TASK ITEM ▸ Across the records below, how many lines include the string "signed"? Respond with the number only.

DATA FOR REVIEW ▸
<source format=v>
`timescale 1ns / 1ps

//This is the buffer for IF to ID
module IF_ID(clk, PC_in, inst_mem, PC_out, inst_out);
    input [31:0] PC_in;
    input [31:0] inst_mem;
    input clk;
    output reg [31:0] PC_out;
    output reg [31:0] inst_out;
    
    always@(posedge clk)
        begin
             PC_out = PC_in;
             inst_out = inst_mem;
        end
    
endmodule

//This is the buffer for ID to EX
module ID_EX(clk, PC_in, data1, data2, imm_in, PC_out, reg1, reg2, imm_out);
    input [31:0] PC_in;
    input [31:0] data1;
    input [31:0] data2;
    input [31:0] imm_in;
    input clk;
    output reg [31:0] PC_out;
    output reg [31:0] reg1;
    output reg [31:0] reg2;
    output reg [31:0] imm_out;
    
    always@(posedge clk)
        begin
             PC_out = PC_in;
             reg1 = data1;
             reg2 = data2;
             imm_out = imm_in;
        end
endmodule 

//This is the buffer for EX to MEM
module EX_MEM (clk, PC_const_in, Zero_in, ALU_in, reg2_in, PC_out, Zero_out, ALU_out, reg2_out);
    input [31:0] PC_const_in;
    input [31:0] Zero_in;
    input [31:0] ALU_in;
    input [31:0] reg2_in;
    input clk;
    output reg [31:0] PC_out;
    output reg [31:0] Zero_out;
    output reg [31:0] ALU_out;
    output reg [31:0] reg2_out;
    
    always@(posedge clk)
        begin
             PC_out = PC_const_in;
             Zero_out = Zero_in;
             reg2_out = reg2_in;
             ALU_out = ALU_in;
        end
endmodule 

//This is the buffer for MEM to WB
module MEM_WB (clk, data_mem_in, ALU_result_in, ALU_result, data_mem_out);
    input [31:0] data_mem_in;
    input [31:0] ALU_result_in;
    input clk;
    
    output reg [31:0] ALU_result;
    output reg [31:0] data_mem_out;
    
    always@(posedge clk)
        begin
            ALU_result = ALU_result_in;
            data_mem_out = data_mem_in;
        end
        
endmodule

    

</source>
* * *
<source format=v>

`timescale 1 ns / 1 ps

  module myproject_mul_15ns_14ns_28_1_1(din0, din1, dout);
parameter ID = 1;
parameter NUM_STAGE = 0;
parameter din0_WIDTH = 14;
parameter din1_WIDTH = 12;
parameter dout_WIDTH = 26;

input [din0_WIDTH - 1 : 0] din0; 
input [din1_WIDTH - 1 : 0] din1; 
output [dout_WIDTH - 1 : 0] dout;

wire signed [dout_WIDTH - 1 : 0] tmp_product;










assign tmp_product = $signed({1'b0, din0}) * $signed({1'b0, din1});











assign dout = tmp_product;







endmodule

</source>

SOLUTION TO THIS EXERCISE ▸ 2